High cholesterol levels in the blood heighten the risk of heart disease and stroke, leading causes of death worldwide.
Diet significantly influences cholesterol levels, with several diets claiming to lower cholesterol. We examine some popular cholesterol-lowering diets and the evidence behind them in this review.
The Mediterranean Diet
The Mediterranean diet is a plant-based dietary pattern emphasizing whole foods like fruits, vegetables, whole grains, legumes, nuts, and seeds, with the inclusion of fish and seafood and limited amounts of dairy and red meat.
This diet is high in healthy fats, such as olive oil and nuts, and low in saturated and trans fats. The Mediterranean diet has been shown to reduce heart disease, stroke, and other cardiovascular problems.
A meta-analysis of 50 randomized controlled trials found that the Mediterranean diet effectively reduced LDL cholesterol levels by an average of 0.16 mmol/L.
The DASH Diet
The DASH (Dietary Approaches to Stop Hypertension) diet emphasizes fruits, vegetables, whole grains, lean protein, and low-fat dairy products, with a low intake of saturated and trans fats.
It stresses foods rich in potassium, magnesium, and calcium, known to help lower blood pressure. The DASH diet has been proven to lower blood pressure and reduce heart disease risk.
A systematic review and meta-analysis of 27 randomized controlled trials discovered that the DASH diet reduced LDL cholesterol levels by an average of 0.08 mmol/L.
A plant-based diet focuses on whole plant foods, such as fruits, vegetables, whole grains, legumes, nuts, and seeds, limiting or excluding animal products.
Plant-based diets are generally low in saturated and trans fats and high in fiber, antioxidants, and other nutrients beneficial for heart health.
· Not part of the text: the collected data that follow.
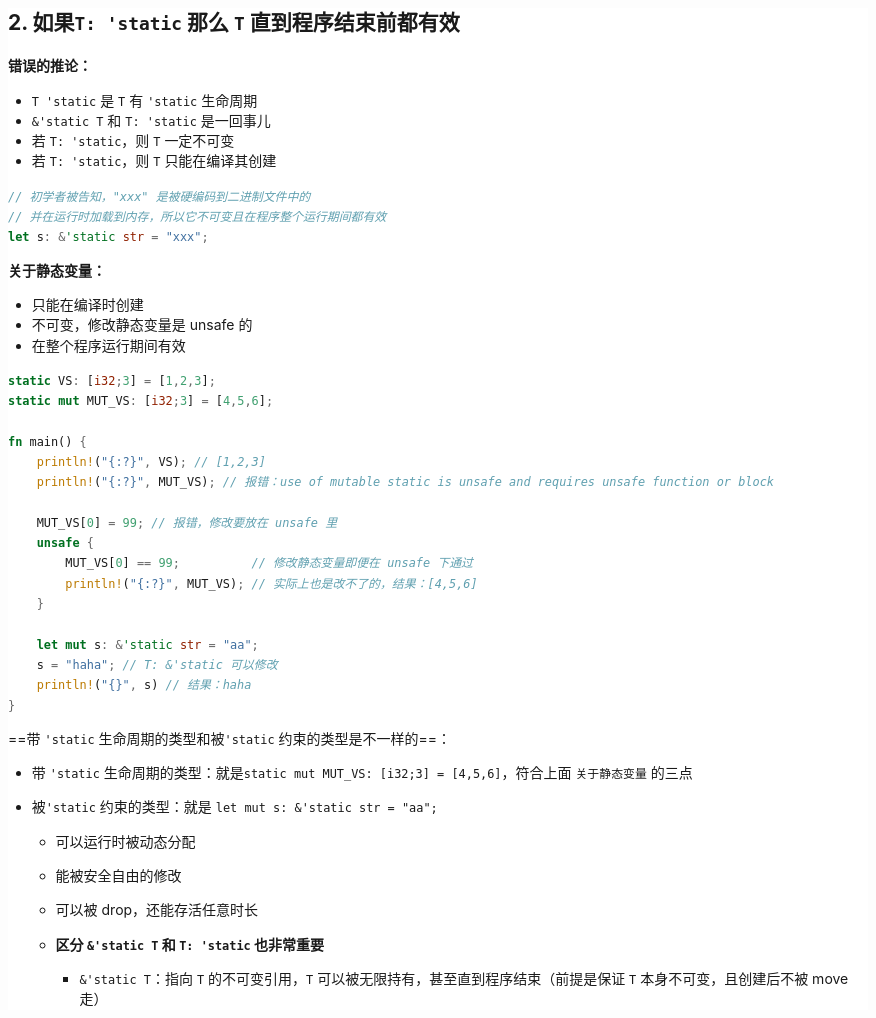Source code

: ## 2. 如果`T: 'static` 那么 `T` 直到程序结束前都有效

**错误的推论：**

- `T 'static` 是 `T` 有 `'static` 生命周期
- `&'static T` 和 `T: 'static` 是一回事儿
- 若 `T: 'static`，则 `T` 一定不可变
- 若 `T: 'static`，则 `T` 只能在编译其创建

```rust
// 初学者被告知，"xxx" 是被硬编码到二进制文件中的
// 并在运行时加载到内存，所以它不可变且在程序整个运行期间都有效
let s: &'static str = "xxx";
```

**关于静态变量：**

- 只能在编译时创建
- 不可变，修改静态变量是 unsafe 的
- 在整个程序运行期间有效

```rust
static VS: [i32;3] = [1,2,3];
static mut MUT_VS: [i32;3] = [4,5,6];

fn main() {
    println!("{:?}", VS); // [1,2,3]
    println!("{:?}", MUT_VS); // 报错：use of mutable static is unsafe and requires unsafe function or block

    MUT_VS[0] = 99; // 报错，修改要放在 unsafe 里
    unsafe {
        MUT_VS[0] == 99;          // 修改静态变量即便在 unsafe 下通过
        println!("{:?}", MUT_VS); // 实际上也是改不了的，结果：[4,5,6]
    }

    let mut s: &'static str = "aa";
    s = "haha"; // T: &'static 可以修改
    println!("{}", s) // 结果：haha
}
```

==带 `'static` 生命周期的类型和被`'static` 约束的类型是不一样的==：

- 带 `'static` 生命周期的类型：就是`static mut MUT_VS: [i32;3] = [4,5,6]`，符合上面 `关于静态变量` 的三点

- 被`'static` 约束的类型：就是 `let mut s: &'static str = "aa";`

  - 可以运行时被动态分配

  - 能被安全自由的修改

  - 可以被 drop，还能存活任意时长

  - **区分 `&'static T` 和 `T: 'static` 也非常重要**

    - `&'static T`：指向 `T` 的不可变引用，`T` 可以被无限持有，甚至直到程序结束（前提是保证 `T` 本身不可变，且创建后不被 move 走）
Studies have shown that plant-based diets can decrease the risk of heart disease, stroke, and other cardiovascular problems.
A meta-analysis of 30 randomized controlled trials found that a vegetarian diet effectively reduced LDL cholesterol levels by an average of 0.20 mmol/L.
A low-carb diet restricts carbohydrates like bread, pasta, and sugary foods, emphasizing protein and healthy fats, such as meat, fish, nuts, and seeds.
Low-carb diets have been shown to aid in weight loss, which can decrease heart disease risk, and may also improve blood sugar control and cholesterol levels.
However, some low-carb diets may be high in saturated and trans fats, potentially harmful to heart health.
A systematic review and meta-analysis of 17 randomized controlled trials found that low-carb diets effectively reduced LDL cholesterol levels by an average of 0.12 mmol/L.
In conclusion, evidence suggests that a plant-based diet, such as the Mediterranean diet or a vegetarian diet, is the most effective dietary pattern for lowering cholesterol levels.
The DASH diet and low-carb diets can also effectively reduce LDL cholesterol levels, but it’s crucial to choose healthy protein and fat sources and limit saturated and trans fats.
Diet is just one factor that influences cholesterol levels, so it’s important to consult a healthcare provider to determine the best dietary pattern for individual needs and preferences.
Other lifestyle factors, like regular physical activity, avoidance of tobacco products, and stress management, can also support heart health and lower blood cholesterol.